__WHAT YOU NEED TO DO__
#1 According to the tf-idf README, in which Python version was the code tested?
#2 Pick up the tf-idf README after its final line and write the next part.

__READING PASSAGE__
--- START ---

Tf-idf stands for term frequency-inverse document frequency, and the tf-idf weight is a weight often used in information retrieval and text mining. This weight is a statistical measure used to evaluate how important a word is to a document in a collection or corpus. The importance increases proportionally to the number of times a word appears in the document but is offset by the frequency of the word in the corpus. Variations of the tf-idf weighting scheme are often used by search engines as a central tool in scoring and ranking a document's relevance given a user query. For more info, please check http://www.tfidf.com.
tfidf.py implements tfidf algorithm and enables you to compare cosine tfidf similarity between your query document and all of the other documents you added.
The code is tested in Python 2.7 environment. It requires numpy.
Create the tfidf object:
table = tfidf()
Add documents into corpus:
table.addDocument(1, ["cat", "dog", "cat", "pig"])

--- END ---

__DATASET CONTENT__
--- START ---

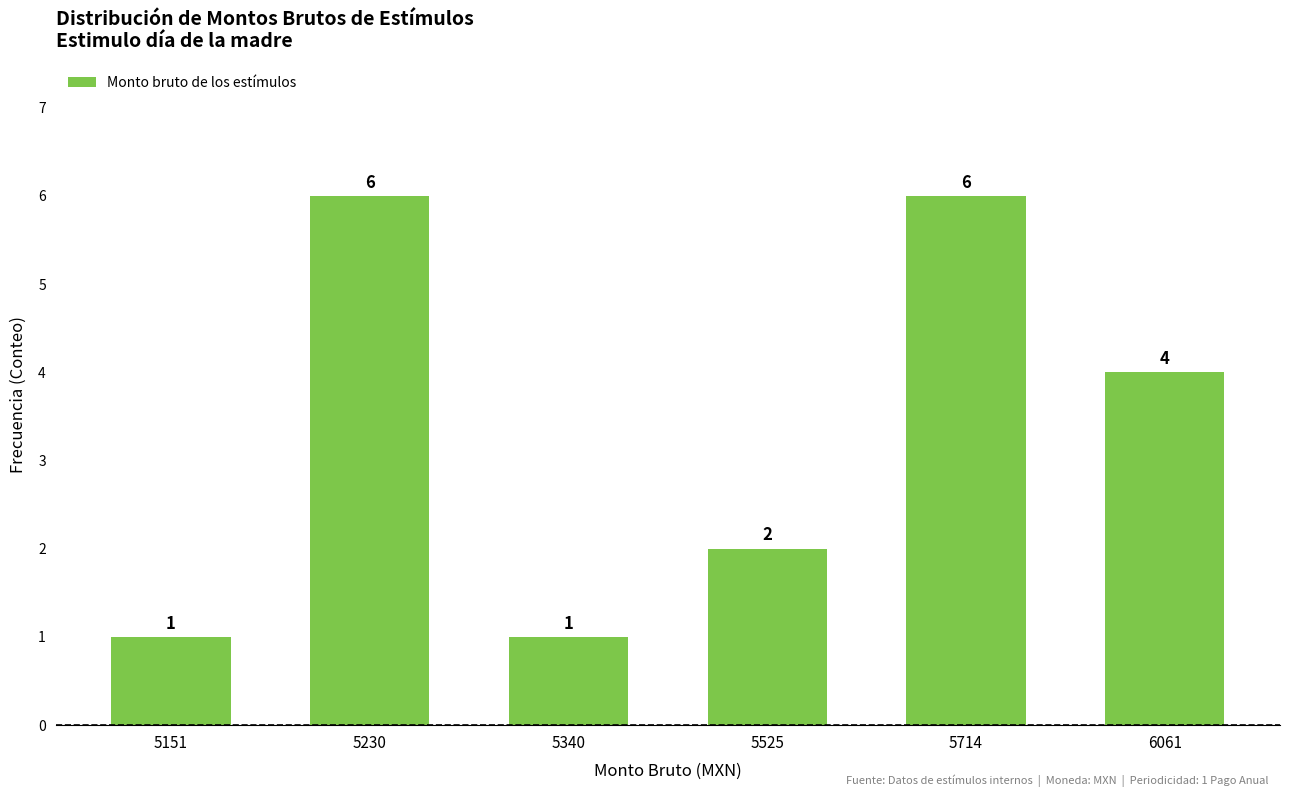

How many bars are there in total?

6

--- END ---
--- START ---

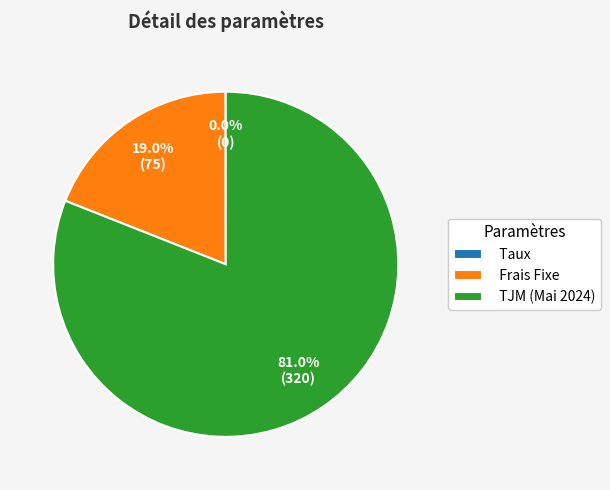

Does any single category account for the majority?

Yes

--- END ---

__RESULTS__
#1 Python 2.7

#2
table.addDocument(2, ["cat", "cat", "cat", "sheep"])
table.addDocument(3, ["cat", "dog"])
table.addDocument(4, ["sheep", "elephant"])
Do the preparation to calaulate idf when you finish adding documents:
table.prep()
Get tfidf cosine similarities between document 1 and all other documents in corpus:
print(table.similarities_by_name(1))
Get tfidf cosine similarities between an unseen document and all other documents in corpus:
print(table.similarities_by_wordlist(["dog", "dog", "cat"]))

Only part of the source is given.